## [任务说明]
照录下文讲解 Keras Callback 的原文，自“这个只有一个神经元的神经网络只有一个权重 w 和一个偏置”起，至“d = DrawCallback(runtime_plot=runtime_plot)”止（含“d = DrawCallback(runtime_plot=runtime_plot)”本身）。

## [原文段落]
○ ○ ○ ○ ○ ○ ○
Keras 提供 Callback 接口来追踪训练过程中的每一步结果,包括每一个 batch 和每一个 epoch。虽然名为“回调函数”,但实际上想要扩展这功能需要继承 keras.callbacks.Callback 类,该类提供两个与模型训练过程相关的属性:

通过这一接口可以实时可视化 fit 过程中每一个 batch 和每一个 epoch 迭代过程中的误差大小变化。以《Neural Networks and Deep Learning - Chap3 Improving the way neural networks learn》为例,假设我们要训练一个最简单的神经网络:

http://neuralnetworksanddeeplearning.com/images/tikz28.png

这个只有一个神经元的神经网络只有一个权重 w 和一个偏置 b 两个待训练的参数,假设要训练的数据只有 (1, 0),在这里比较 MSE 和 Cross Entropy 两种代价函数的学习效果。首先构建这个模型:

from keras import Sequential, initializers, optimizers
from keras.layers import Activation, Dense

import numpy as np

def viz_keras_fit(w, b, runtime_plot=False, 
								loss="mean_squared_error", 
								act="sigmoid"):
    d = DrawCallback(runtime_plot=runtime_plot)
    
    # 初始化参数
    w = initializers.Constant([w])
    b = initializers.Constant([b])

    x_train, y_train = np.array([1]), np.array([0])
    
    model = Sequential()
    model.add(Dense(1, 
        activation=act,
        input_shape=(1,),
        kernel_initializer=w,
        bias_initializer=b))

    # Learning Rate = 0.15
    sgd = optimizers.SGD(lr=0.15)
    model.compile(optimizer=sgd, loss=loss)

    model.fit(x = x_train,
        y = y_train,
        epochs=150,
        verbose=0,
        callbacks=[d]) # Callback List
    return d

分别以 (w = 0.6, b = 0.9)(w = 2, b = 2) 作为初始参数,以 MSE 作为 loss function 训练模型:

https://s3-us-west-2.amazonaws.com/secure.notion-static.com/b6457326-9ae1-46ed-a247-d246ec2fa8a1/mse_sigmoid_0609.gif

https://s3-us-west-2.amazonaws.com/secure.notion-static.com/74e0e29d-e9fd-473d-ac76-2b8b055e382e/mse_sigmoid_22.gif

初始参数仍然是 (2, 2) 换成 Cross Entropy 作为 loss function 之后:

https://s3-us-west-2.amazonaws.com/secure.notion-static.com/def7a144-9ccd-4ee3-aa3f-44201c2611ce/crossentropy_sigmoid_22.gif

虽然实现了实时可视化,但绘图所用的时间可能比一个 epoch 耗时更久,因此先记录每一步的 loss 再绘图会更好一些:

https://s3-us-west-2.amazonaws.com/secure.notion-static.com/aa3c878f-98b9-4199-839f-fec7a407dfd3/runtime_plot_false.png

实时观察模型的学习情况可以帮助我们在初期选择损失函数、激活函数、模型结构以及超参数等。以下是 DrawCallback 的实现:

import pylab as pl
from IPython import display
from keras.callbacks import Callback

class DrawCallback(Callback):
    def __init__(self, runtime_plot=True):
        super().__init__()
○ ○ ○ ○ ○ ○ ○
## [原始资料]
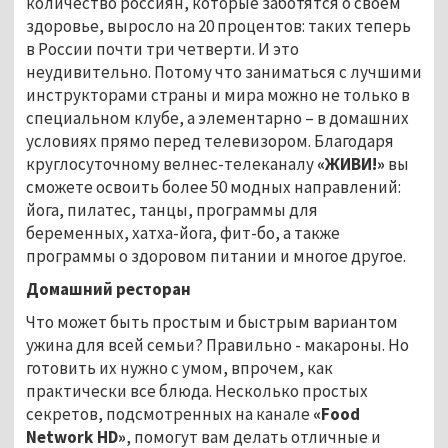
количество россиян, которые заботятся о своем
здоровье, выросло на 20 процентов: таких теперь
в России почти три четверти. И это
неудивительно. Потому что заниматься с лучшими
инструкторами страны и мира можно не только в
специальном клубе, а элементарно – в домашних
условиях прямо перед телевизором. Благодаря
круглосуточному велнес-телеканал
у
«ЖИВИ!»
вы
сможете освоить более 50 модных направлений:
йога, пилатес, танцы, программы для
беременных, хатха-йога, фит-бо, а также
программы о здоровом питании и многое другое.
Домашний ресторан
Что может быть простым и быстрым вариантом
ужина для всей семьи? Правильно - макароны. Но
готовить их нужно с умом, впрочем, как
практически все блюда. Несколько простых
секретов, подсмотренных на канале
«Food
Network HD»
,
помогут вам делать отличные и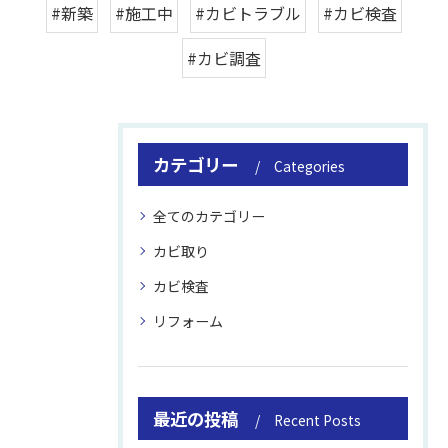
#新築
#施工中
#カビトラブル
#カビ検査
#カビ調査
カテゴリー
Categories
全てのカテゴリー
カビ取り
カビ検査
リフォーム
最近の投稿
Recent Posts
○ ○ ○ ○ ○ ○ ○
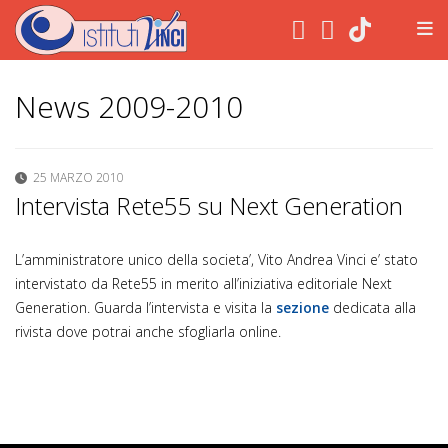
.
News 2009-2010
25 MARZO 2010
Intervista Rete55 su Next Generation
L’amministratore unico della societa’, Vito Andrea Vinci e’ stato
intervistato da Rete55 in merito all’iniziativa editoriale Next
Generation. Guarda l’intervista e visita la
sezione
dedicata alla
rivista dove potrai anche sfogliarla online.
○ ○ ○ ○ ○ ○ ○
## [本题作答]
这个只有一个神经元的神经网络只有一个权重 w 和一个偏置 b 两个待训练的参数,假设要训练的数据只有 (1, 0),在这里比较 MSE 和 Cross Entropy 两种代价函数的学习效果。首先构建这个模型:

from keras import Sequential, initializers, optimizers
from keras.layers import Activation, Dense

import numpy as np

def viz_keras_fit(w, b, runtime_plot=False, 
								loss="mean_squared_error", 
								act="sigmoid"):
    d = DrawCallback(runtime_plot=runtime_plot)